British Columbia Guide for World Music, Part 2

When I began putting the

British Columbia Guide to World Music
together last July I had a loftier
view of how it would look in the end. While I was aiming for the sky, I ended up
in a tall tree. The view is wonderful even if I wouldn’t call it majestic. Below
you will find a handful of CD reviews that I hope will whet your appetite to
hear more of world music coming out of British Columbia, Canada. I have also
added a list of other Canadian groups from other provinces that have been
reviewed on this site and I invite you to visit Cranky Crow World Music where you will find even more reviews and interviews with Canadian acts.

When I first began writing this article, I was unaware of the numerous delays or
the CDs that would not find their way to my mailbox. I apologize to the
musicians, who had to wait for the posting of this article and with no further
ado or excuses, allow me to present part 2.The Bill Hilly Band – All Day Every Day, Borealis Records, 2002

The Bill Hilly Band, from Victoria deliver Appalachian twang with a Capitol “T”

→ THE REQUEST: Print the part of the world music guide from "British Columbia Guide to" to "with Canadian acts.", word for word.

→ DATASET ROWS:

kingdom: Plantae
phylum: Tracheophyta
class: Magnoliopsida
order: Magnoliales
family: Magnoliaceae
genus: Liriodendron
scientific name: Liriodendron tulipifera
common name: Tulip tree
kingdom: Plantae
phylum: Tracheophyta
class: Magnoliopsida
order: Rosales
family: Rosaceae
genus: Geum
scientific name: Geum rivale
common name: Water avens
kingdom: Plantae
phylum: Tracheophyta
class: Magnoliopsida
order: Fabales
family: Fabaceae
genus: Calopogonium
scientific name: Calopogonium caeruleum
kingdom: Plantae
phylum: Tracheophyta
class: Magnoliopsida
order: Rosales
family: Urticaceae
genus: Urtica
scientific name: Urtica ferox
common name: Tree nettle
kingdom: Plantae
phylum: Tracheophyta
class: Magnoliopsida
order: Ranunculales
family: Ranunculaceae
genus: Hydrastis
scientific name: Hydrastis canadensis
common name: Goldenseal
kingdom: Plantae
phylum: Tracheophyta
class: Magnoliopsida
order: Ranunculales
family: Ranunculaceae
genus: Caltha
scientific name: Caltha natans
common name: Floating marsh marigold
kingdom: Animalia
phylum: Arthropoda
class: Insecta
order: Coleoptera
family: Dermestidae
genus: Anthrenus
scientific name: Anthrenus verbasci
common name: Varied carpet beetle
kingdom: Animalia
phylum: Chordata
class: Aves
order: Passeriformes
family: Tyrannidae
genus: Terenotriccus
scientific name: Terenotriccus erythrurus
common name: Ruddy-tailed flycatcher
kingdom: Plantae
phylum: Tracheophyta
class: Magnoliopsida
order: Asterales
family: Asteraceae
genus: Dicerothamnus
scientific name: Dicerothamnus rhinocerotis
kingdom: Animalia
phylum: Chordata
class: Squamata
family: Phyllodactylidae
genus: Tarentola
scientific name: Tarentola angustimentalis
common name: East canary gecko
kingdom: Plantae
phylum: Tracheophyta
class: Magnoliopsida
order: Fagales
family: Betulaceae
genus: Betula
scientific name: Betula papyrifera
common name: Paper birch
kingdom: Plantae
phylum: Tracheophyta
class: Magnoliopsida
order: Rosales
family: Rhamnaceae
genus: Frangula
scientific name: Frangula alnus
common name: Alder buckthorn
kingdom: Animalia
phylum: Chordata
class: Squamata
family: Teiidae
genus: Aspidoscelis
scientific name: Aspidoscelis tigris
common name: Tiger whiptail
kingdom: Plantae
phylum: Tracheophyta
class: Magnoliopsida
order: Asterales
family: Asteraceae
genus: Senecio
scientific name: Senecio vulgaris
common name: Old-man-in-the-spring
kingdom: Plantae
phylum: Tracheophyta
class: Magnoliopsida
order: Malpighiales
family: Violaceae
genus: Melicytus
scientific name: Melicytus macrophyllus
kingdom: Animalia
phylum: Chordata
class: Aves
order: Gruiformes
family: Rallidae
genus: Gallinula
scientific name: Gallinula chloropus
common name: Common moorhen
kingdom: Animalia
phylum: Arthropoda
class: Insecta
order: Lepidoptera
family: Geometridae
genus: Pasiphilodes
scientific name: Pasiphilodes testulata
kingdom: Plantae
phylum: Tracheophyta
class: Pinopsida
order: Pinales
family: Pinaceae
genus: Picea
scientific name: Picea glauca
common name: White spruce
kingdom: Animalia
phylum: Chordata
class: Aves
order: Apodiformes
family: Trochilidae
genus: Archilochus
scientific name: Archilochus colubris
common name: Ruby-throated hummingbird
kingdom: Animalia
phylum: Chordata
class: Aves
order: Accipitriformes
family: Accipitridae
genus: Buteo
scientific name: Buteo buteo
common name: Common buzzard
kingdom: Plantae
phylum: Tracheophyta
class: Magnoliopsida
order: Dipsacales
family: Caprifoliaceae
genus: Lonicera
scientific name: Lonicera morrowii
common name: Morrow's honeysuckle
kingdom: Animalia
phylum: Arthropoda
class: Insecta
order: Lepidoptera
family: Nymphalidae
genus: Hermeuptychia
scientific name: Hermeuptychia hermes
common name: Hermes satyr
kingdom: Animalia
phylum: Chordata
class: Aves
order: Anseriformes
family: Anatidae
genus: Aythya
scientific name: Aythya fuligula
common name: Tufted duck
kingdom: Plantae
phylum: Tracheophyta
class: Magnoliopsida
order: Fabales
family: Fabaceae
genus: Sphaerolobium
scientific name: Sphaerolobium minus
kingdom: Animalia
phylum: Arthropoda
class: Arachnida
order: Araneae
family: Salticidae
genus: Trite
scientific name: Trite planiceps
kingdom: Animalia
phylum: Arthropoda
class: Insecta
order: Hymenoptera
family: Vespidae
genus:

→ CORRECT ANSWER:
British Columbia Guide to World Music
together last July I had a loftier
view of how it would look in the end. While I was aiming for the sky, I ended up
in a tall tree. The view is wonderful even if I wouldn’t call it majestic. Below
you will find a handful of CD reviews that I hope will whet your appetite to
hear more of world music coming out of British Columbia, Canada. I have also
added a list of other Canadian groups from other provinces that have been
reviewed on this site and I invite you to visit Cranky Crow World Music where you will find even more reviews and interviews with Canadian acts.